Security researchers have recently uncovered a new trick that allows them to take control of an entire laptop system by installing a malicious code into the driver of a narrow-range wireless Internet connection device.
The details of the attack process will be presented by security expert David Maynor from Internet Security Systems at the Black Hat 2006 conference, which will take place next month in Las Vegas, USA.
Exploiting device drivers is not an easy task, but it has become more feasible recently due to the emergence of various new software tools that assist even those hackers who are not particularly tech-savvy (commonly referred to as script kiddies—individuals who may not have much technical knowledge but inadvertently obtain information about device vulnerabilities online and gain control over systems).
Maynor has utilized an open-source 802.11 attack tool called LORCON to broadcast a large number of wireless data packets to various wireless cards. Hackers often use this method to check whether a program is simply malfunctioning or if it can present an opportunity for them to deploy malicious software on the victim’s laptop.

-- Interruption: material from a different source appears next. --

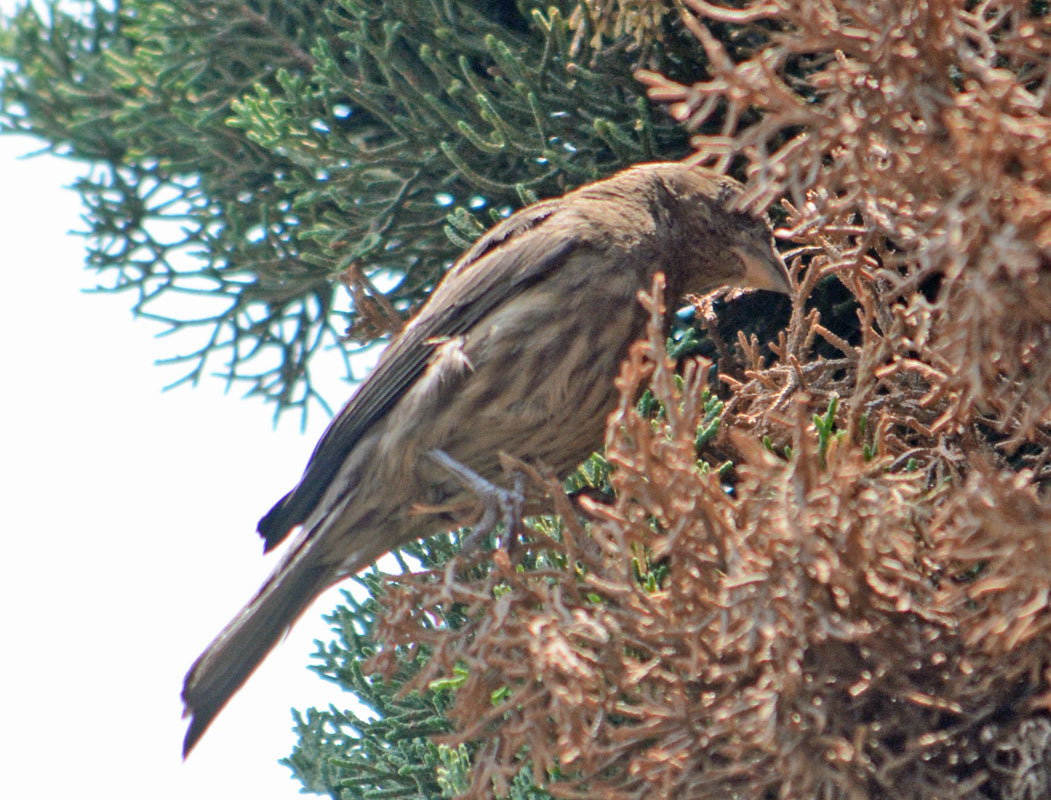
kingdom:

Thanks to LORCON, Maynor also discovered a driver vulnerability that allows him to gain full control of the system. He is also repeating this experiment on other networking technologies such as Bluetooth, EvDO, and HSDPA.
“Hackers just need to sit at a public connection point and casually wait for their ‘prey’ to come within sight,” Maynor warned. “The user’s system can be attacked even when the driver has just been activated and the network connection process has not yet been completed.”
According to Maynor, the main reason for this issue is that the experts who develop drivers for wireless devices today often overlook security considerations.